In the past academic year, universities reported an overall course pass rate of 88 percent for white students, while Maori students achieved an 80 percent pass rate, and Pacific students reached only 69 percent. Similarly, at polytechnics, European students achieved an 81 percent pass rate, with Maori and Pacific students achieving 72 percent and 70 percent, respectively. The success rates of Asian and other student groups were not addressed in RNZ's report.
Among the ideas
presented by those interviewed by RNZ to achieve educational parity was a call
for Maori students to have a more significant voice and involvement in
university governance, as well as the implementation of initiatives like
increased funding for cultural programs. RNZ made no attempt to canvass ideas
that might help Pacific students. One researcher at Auckland University, Dr.
Sereana Naepi, blamed the academic staff for not using teaching methods that ensure
equitable outcomes, emphasizing the importance of incentivizing them to do so.
TEC's
vision of achieving academic success for Maori and Pacific students at the same
rate as white students is a cause for concern for several reasons. First and
foremost, to mandate equality in an educational institute that is not reflected
in society is a simplistic and naïve approach that smacks of the sort of command-and-control
policies a fascist or communist regime would have. Secondly it is
discriminatory because it ignores the disparities among other ethnicities. Asian
students have a pass rate 6% below that of white students and just 2% higher
than Maori students, yet TEC ignores that.
A new
government is going to have to address our increasingly discriminatory public
service sector. It must identify individuals responsible for prioritizing the
needs of Maori and Pacific students over those of other groups and question why
the same level of attention is not given to Asian students in this case. The
ACT and National parties are advocating for a reduction in the public service
workforce, which could serve as an effective measure to address racial biases
within the system by just getting rid of the racists.
Professor
Damon Salesa, Vice-Chancellor of AUT, made a valuable point which highlights
the naivety of TEC in making this mandate. He emphasized that universities are
being tasked with addressing disparities rooted in broader societal issues. Educational
disparities more often than not stem from factors such as family backgrounds,
intergenerational poverty, the quality of the compulsory education sector, and
the cost of living, he said.
The tragedy
of TEC's focus on racial parity for Maori and Pacific students is that it
overlooks the individual challenges faced by students from all backgrounds.

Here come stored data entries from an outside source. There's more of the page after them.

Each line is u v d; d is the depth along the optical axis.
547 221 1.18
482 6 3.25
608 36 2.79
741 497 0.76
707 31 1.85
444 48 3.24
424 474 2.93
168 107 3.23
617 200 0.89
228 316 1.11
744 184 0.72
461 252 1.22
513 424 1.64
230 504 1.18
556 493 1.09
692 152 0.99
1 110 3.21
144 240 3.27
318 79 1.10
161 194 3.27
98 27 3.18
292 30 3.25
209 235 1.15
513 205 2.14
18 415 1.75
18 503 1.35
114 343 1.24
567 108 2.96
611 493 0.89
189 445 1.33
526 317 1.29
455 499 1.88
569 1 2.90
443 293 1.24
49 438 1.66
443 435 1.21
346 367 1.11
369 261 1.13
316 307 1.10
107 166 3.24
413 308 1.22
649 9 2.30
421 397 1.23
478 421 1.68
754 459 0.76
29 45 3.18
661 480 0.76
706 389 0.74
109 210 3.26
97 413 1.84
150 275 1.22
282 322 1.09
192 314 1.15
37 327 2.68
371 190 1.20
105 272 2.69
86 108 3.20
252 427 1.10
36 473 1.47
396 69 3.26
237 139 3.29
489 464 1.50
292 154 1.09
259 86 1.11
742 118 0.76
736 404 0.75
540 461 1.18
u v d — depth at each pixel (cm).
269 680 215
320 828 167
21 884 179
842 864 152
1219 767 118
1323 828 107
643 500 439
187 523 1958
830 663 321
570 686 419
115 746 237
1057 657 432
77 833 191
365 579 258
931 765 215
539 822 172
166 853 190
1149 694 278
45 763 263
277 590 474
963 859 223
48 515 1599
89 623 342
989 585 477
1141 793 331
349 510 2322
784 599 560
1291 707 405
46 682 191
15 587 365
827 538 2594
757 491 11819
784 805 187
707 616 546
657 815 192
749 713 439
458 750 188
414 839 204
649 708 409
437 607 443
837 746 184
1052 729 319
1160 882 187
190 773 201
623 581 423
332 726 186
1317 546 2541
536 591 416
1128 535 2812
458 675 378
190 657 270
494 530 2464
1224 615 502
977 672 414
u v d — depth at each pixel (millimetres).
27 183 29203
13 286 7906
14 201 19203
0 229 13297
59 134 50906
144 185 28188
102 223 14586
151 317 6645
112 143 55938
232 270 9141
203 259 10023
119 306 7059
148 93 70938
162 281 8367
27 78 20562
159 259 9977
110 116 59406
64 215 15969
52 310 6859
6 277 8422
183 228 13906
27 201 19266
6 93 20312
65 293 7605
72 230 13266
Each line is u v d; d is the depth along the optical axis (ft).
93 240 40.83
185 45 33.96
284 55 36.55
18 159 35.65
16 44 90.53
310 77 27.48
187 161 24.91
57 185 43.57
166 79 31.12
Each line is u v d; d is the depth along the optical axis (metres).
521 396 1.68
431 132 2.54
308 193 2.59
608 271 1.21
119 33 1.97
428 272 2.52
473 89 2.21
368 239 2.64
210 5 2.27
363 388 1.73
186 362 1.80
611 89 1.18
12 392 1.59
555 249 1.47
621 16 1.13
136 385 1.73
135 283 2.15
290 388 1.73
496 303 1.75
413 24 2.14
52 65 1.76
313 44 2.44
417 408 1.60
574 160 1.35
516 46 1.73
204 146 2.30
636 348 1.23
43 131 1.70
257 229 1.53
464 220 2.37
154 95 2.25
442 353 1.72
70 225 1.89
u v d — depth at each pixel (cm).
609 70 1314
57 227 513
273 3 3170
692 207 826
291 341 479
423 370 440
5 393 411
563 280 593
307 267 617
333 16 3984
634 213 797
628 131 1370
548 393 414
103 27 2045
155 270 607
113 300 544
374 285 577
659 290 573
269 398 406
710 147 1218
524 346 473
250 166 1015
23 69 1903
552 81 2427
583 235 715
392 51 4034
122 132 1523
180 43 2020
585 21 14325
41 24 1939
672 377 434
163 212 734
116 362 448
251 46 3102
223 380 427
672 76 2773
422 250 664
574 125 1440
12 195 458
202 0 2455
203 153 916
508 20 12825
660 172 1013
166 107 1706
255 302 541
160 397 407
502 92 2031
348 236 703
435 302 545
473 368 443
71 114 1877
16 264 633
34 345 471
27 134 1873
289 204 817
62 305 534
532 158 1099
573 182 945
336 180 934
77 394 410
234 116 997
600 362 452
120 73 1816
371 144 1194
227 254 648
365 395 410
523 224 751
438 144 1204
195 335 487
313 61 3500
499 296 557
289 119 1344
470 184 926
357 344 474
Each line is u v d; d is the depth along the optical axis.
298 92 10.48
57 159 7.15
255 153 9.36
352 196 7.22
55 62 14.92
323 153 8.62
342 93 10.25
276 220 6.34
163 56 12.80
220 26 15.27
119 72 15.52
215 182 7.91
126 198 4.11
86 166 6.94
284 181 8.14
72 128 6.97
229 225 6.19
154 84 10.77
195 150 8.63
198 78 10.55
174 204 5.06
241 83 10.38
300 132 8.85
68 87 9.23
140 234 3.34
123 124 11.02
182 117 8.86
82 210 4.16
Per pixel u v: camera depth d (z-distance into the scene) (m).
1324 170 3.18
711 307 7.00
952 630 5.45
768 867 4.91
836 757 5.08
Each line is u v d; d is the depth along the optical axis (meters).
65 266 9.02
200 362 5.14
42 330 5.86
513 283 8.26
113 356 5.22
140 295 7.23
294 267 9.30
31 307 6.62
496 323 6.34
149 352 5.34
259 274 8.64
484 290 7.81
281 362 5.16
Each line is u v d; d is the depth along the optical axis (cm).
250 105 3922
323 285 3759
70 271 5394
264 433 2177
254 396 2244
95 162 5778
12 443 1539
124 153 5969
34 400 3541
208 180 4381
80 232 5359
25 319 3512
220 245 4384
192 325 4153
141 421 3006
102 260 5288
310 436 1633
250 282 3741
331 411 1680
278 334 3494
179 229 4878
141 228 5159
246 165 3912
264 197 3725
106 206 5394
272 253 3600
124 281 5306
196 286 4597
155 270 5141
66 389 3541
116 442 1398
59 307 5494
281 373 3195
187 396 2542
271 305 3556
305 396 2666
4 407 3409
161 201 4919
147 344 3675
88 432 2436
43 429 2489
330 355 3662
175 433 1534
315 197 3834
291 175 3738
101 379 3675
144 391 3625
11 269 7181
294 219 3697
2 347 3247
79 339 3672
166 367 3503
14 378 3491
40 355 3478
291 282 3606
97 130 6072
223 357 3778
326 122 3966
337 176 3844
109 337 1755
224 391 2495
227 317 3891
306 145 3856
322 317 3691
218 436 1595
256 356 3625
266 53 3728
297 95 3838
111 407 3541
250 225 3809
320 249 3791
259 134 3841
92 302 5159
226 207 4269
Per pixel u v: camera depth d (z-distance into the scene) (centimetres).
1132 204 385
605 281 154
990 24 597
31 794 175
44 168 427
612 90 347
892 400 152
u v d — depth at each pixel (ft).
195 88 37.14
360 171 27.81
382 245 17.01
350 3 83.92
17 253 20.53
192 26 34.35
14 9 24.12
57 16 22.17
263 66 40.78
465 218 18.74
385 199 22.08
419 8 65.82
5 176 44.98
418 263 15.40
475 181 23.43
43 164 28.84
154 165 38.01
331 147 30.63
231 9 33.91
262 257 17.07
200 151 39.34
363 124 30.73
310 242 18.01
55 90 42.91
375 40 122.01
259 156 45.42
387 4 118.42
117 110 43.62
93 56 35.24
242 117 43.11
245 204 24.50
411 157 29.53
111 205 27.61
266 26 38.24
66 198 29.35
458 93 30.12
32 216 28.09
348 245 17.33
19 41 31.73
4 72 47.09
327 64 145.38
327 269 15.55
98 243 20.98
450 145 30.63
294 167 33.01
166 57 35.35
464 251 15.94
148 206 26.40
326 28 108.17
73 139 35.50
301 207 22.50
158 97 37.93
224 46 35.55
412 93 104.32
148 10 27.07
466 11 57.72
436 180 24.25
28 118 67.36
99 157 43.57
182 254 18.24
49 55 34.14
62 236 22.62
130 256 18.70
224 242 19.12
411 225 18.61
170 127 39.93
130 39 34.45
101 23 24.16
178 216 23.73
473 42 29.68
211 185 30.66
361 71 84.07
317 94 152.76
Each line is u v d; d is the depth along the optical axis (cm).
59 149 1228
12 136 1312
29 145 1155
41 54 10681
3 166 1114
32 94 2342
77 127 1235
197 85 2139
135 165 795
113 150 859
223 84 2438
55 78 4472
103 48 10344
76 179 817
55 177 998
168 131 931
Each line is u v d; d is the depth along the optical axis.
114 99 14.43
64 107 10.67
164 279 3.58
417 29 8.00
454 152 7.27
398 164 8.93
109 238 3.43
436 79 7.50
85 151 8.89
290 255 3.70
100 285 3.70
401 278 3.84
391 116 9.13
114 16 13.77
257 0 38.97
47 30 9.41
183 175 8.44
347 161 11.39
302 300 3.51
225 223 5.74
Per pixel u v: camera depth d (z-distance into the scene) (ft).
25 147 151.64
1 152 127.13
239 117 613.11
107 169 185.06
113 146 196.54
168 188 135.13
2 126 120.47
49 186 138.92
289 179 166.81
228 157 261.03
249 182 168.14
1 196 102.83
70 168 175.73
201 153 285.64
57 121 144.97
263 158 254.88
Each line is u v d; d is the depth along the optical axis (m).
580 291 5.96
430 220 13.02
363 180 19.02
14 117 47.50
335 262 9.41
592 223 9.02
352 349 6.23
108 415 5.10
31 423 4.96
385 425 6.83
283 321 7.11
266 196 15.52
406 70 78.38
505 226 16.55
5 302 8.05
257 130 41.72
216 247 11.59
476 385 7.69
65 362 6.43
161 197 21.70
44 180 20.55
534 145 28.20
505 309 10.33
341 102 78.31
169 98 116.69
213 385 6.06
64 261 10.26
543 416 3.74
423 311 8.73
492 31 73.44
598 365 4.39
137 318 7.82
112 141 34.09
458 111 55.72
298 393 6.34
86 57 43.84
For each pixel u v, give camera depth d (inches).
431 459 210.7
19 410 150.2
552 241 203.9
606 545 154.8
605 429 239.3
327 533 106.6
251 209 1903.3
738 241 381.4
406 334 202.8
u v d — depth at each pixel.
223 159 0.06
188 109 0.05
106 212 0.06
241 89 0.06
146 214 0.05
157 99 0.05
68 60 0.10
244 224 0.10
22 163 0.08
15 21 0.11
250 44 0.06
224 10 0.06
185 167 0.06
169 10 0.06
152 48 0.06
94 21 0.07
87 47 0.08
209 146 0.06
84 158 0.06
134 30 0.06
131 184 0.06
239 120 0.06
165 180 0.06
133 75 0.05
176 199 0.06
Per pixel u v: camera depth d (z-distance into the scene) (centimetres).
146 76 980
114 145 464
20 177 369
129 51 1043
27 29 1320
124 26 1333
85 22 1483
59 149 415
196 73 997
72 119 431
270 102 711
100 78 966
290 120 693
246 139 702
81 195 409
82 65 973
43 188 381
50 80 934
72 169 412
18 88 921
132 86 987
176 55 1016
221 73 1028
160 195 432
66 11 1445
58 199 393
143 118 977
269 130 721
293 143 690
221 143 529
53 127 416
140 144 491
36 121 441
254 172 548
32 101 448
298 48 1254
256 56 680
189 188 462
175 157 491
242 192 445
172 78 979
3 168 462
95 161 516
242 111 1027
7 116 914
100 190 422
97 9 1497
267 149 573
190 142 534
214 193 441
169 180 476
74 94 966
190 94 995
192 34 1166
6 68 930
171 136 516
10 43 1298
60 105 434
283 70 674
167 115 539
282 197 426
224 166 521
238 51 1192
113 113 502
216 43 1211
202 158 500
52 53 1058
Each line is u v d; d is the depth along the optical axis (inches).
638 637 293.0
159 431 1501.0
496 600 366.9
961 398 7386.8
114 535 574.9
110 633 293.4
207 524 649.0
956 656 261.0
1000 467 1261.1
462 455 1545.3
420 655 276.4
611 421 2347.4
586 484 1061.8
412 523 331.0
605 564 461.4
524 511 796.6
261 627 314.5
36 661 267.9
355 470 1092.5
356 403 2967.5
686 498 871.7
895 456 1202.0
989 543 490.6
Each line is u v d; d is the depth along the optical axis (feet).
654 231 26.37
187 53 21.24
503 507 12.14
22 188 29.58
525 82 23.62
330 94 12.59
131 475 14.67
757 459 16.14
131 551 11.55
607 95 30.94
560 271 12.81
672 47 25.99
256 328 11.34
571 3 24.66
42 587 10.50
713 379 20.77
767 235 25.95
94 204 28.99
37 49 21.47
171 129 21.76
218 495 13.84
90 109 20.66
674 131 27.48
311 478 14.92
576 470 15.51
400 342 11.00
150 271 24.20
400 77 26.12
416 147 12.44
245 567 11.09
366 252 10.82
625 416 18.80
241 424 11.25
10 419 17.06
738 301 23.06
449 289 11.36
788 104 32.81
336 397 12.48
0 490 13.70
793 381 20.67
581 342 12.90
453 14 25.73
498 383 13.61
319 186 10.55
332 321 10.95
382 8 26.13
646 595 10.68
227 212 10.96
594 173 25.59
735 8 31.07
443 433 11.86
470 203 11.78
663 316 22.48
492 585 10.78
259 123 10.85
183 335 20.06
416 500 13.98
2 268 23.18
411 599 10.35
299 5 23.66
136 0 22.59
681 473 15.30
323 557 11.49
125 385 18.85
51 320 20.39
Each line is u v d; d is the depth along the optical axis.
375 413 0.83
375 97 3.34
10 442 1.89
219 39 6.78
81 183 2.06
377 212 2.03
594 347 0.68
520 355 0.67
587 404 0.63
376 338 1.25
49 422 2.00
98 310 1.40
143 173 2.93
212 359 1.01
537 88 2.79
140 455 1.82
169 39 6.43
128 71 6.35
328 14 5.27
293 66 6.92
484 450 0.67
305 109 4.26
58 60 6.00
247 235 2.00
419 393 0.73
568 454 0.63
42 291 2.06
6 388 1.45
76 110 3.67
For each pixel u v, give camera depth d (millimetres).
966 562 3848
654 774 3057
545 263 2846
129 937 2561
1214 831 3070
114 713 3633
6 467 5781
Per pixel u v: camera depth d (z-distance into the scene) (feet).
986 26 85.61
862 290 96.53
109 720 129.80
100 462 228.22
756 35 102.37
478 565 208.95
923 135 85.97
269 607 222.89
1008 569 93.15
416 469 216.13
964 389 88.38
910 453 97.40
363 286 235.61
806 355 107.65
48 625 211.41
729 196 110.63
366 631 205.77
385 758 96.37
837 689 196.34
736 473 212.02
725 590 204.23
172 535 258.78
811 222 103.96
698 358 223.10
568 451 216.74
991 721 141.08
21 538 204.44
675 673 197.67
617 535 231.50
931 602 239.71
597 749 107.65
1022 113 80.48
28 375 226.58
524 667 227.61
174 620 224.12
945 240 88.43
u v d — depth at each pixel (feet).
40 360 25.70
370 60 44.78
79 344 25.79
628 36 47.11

Professor Salesa rightly pointed out that educational disparities often have
their origins outside the educational sphere, such as socio-economic disadvantages
and generational poverty. Instead of striving for racial parity, TEC should set
a goal to ensure that students from disadvantaged backgrounds succeed on par
with their more privileged peers. This would be a truly commendable vision.
If TEC was to adopt such a vision it would find that not only has education become more equitable for people from all backgrounds, but the racial parity problem it is fixated on will have been solved as well.
Robin Grieve, a tutor, orchardist and retired farmer, is
Chairman of Pastural Farming Climate Research HERE.
6 comments:
Robin is correct and what is going on in our universities is as disgraceful as what is going on in secondary education. In both we attribute disparate outcomes to systemic bias and we have calls for parity in outcomes across demographic groups.
But how is parity to be achieved? Are we to go easy in marking and grading on particular students? Why not a curriculum that is oriented heavily towards one ethnic group? That is exactly what we are getting in early childhood, primary and secondary education.
Unfortunately, all Government agencies that have to do with education need to be re-built from scratch because they are quite beyond repair.
David Lillis
Fully endorse this expert view... some things are too rotten to salvage.
Start again is the only solution..... and deflect the Iwi wrath.
But will Ms Stanford do this? A real test for her resolve.
Look no further than NZ' s exemplary past to find some clues on how to achieve equity. The main one was the ideal of universal literacy as well as a similar focus on achievement in the other basics. This was promoted and practised in many parts of NZ, although not always perfectly achieved This belief was advocated thanks to NZ having a Scottish education system originally, within an English colony and was the basis of Scottish social justice. This for me is how true equity is achieved.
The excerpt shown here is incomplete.